**How to complete this task:** Copy out, from the data below, each line in which the word "developer" occurs.

[Rendered images with source text]
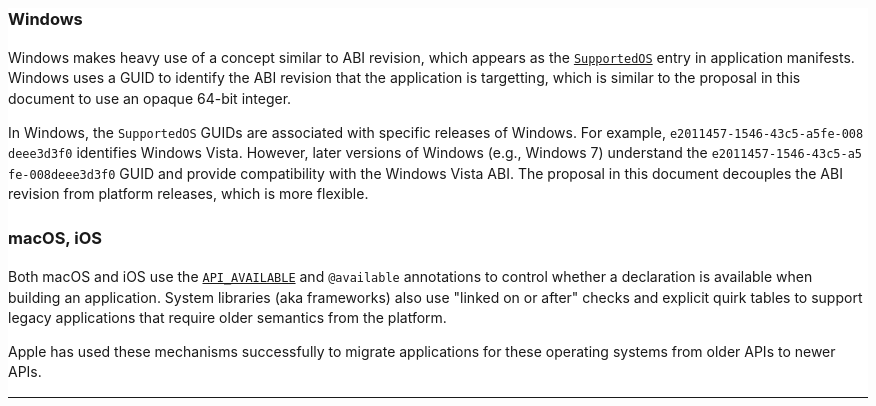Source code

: ### Windows

Windows makes heavy use of a concept similar to ABI revision, which appears as
the [`SupportedOS`] entry in application manifests. Windows uses a GUID to
identify the ABI revision that the application is targetting, which is similar
to the proposal in this document to use an opaque 64-bit integer.

In Windows, the `SupportedOS` GUIDs are associated with specific releases of
Windows. For example, `e2011457-1546-43c5-a5fe-008deee3d3f0` identifies Windows
Vista. However, later versions of Windows (e.g., Windows 7) understand the
`e2011457-1546-43c5-a5fe-008deee3d3f0` GUID and provide compatibility with the
Windows Vista ABI. The proposal in this document decouples the ABI revision from
platform releases, which is more flexible.

### macOS, iOS

Both macOS and iOS use the [`API_AVAILABLE`] and `@available` annotations to
control whether a declaration is available when building an application.
System libraries (aka frameworks) also use "linked on or after" checks and
explicit quirk tables to support legacy applications that require older
semantics from the platform.

Apple has used these mechanisms successfully to migrate applications for these
operating systems from older APIs to newer APIs.

---

[^1]: [RFC-0083: FIDL Versioning][rfc-0083] amends this, restricting
    API levels to 63 bits in order to reserve the high bit for other uses.

[Fuchsia System Interface]: /docs/concepts/system/abi/system.md
[Fuchsia IDK]: /docs/development/idk/README.md
[`uses-sdk`]: https://developer.android.com/guide/topics/manifest/uses-sdk-element
[`SupportedOS`]: https://docs.microsoft.com/en-us/windows/win32/win7appqual/compatibility---application-manifest#leveraging-feature-capabilities
[`API_AVAILABLE`]: https://developer.apple.com/documentation/swift/objective-c_and_c_code_customization/marking_api_availability_in_objective-c
[rfc-0083]: /docs/contribute/governance/rfcs/0083_fidl_versioning.md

**Exercise output:**
[`uses-sdk`]: https://developer.android.com/guide/topics/manifest/uses-sdk-element
[`API_AVAILABLE`]: https://developer.apple.com/documentation/swift/objective-c_and_c_code_customization/marking_api_availability_in_objective-c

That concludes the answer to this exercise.